Exercise prompt.
From the listing below, copy only the lines running from the line that contains "d'ingénierie dédiée. Avec" to the line that contains "De plus, la", both included.

Supplied material.
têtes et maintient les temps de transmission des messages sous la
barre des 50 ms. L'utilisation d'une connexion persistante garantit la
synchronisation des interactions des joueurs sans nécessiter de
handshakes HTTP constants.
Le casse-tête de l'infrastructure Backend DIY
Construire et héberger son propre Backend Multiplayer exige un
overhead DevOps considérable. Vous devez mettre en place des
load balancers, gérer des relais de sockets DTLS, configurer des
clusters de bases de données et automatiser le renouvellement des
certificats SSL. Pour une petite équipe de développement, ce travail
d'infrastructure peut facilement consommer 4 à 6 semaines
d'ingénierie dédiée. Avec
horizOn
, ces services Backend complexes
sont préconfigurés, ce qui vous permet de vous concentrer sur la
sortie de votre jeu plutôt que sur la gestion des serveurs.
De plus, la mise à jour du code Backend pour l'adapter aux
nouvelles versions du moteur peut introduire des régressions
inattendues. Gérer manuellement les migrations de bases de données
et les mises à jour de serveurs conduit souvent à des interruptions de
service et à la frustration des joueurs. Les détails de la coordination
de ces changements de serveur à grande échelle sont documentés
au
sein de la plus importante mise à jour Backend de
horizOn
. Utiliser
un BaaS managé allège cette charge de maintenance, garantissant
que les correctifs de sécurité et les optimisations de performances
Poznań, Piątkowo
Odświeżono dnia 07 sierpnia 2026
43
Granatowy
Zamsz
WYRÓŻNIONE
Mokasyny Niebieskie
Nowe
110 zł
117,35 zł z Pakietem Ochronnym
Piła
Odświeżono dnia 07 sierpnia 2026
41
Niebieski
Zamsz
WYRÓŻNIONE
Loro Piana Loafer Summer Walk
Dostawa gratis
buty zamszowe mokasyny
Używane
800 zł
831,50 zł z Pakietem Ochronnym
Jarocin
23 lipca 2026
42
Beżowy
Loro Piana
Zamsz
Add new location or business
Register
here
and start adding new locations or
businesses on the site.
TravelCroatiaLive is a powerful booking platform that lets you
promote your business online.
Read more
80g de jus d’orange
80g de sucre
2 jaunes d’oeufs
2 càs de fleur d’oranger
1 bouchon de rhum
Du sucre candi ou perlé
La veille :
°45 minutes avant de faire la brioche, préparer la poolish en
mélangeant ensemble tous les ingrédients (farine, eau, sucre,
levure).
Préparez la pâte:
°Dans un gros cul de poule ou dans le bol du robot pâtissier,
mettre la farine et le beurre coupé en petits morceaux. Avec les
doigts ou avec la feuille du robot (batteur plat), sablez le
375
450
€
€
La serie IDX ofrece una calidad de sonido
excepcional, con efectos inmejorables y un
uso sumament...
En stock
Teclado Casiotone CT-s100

Task response.
d'ingénierie dédiée. Avec
horizOn
, ces services Backend complexes
sont préconfigurés, ce qui vous permet de vous concentrer sur la
sortie de votre jeu plutôt que sur la gestion des serveurs.
De plus, la mise à jour du code Backend pour l'adapter aux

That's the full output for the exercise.